EXERCISE GOAL:
The whole listing that follows, pictures excepted, should be printed again exactly as given.
- - - - - - -
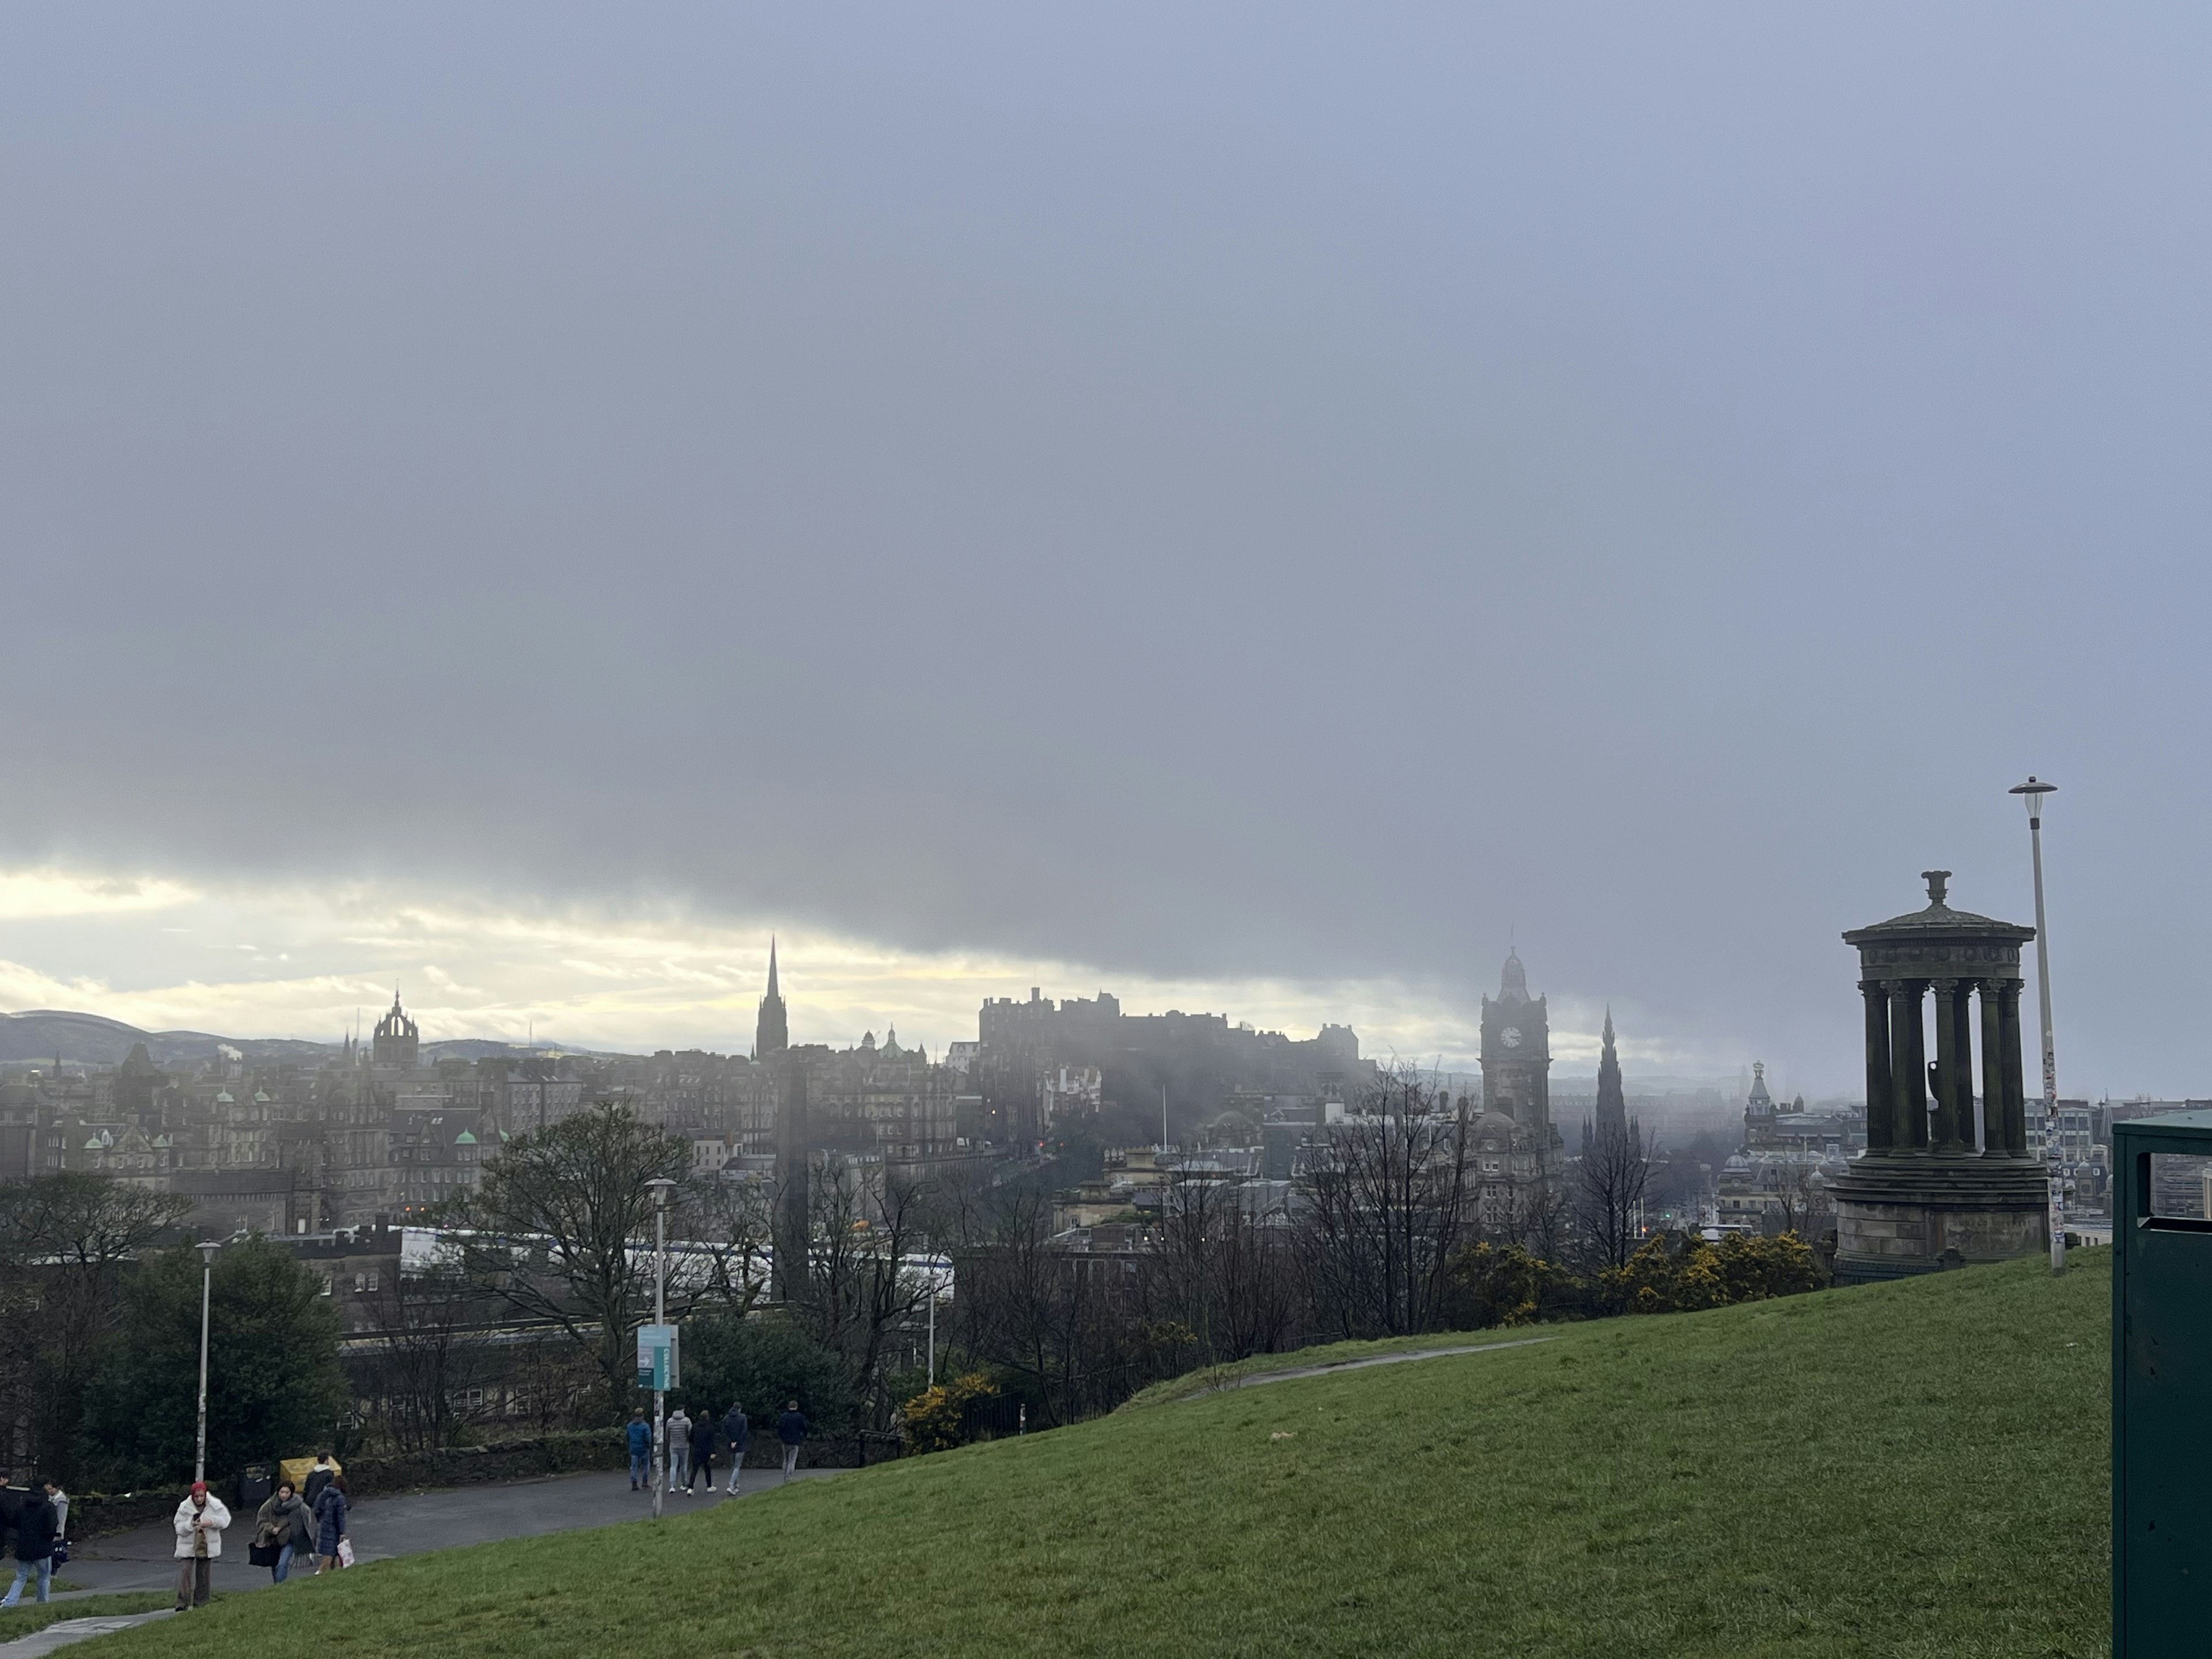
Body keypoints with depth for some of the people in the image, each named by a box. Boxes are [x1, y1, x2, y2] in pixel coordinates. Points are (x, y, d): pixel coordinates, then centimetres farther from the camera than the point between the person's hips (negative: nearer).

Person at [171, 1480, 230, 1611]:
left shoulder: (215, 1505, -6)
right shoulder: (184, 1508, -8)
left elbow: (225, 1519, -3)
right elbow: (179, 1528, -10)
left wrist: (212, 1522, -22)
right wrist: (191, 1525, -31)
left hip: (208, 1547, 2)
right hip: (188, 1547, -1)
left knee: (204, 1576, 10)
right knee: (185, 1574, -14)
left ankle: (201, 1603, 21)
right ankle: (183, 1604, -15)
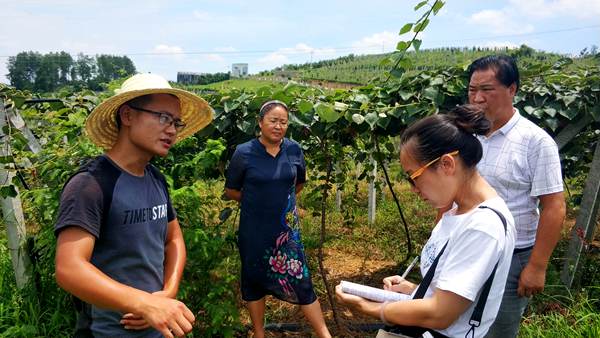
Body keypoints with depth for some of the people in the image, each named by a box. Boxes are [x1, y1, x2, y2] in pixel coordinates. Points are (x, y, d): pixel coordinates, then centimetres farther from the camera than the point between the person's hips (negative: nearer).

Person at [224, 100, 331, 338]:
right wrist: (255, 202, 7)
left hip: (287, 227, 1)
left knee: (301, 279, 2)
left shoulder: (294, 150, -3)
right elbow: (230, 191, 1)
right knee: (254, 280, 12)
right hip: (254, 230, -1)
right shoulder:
- - - - - - -
RESPONSE TO THIS TASK:
Body keypoints with depth for some of the people in the image, each named by a box. Boxes are [x1, y1, x2, y2] in pixel coordinates. Points are (x, y, d): pixel coordinates, then centimetres farther from the camera than the point between the person's hips (negative: nearer).

Person at [171, 1480, 230, 1611]:
left shoulder: (215, 1505, -6)
right shoulder: (184, 1508, -8)
left elbow: (225, 1519, -3)
right elbow: (179, 1528, -10)
left wrist: (212, 1522, -22)
right wrist: (191, 1525, -31)
left hip: (208, 1547, 2)
right hip: (188, 1547, -1)
left knee: (204, 1576, 10)
right knee: (185, 1574, -14)
left ankle: (201, 1603, 21)
right ankle: (183, 1604, -15)
Body keypoints with depth for some of the people in the image, each named by a box. Boxes are [x1, y1, x2, y2] in pixel coordinates. Points are (x, y, d): pixel coordinates, then centimetres farther from the camera than the point between the person's hips (negative: nearer).

Person at [224, 100, 331, 338]:
right wrist: (255, 202, 7)
left hip: (287, 227, 1)
left knee: (301, 279, 2)
left shoulder: (294, 150, -3)
right elbow: (230, 191, 1)
right knee: (254, 280, 12)
right hip: (254, 230, -1)
right shoulder:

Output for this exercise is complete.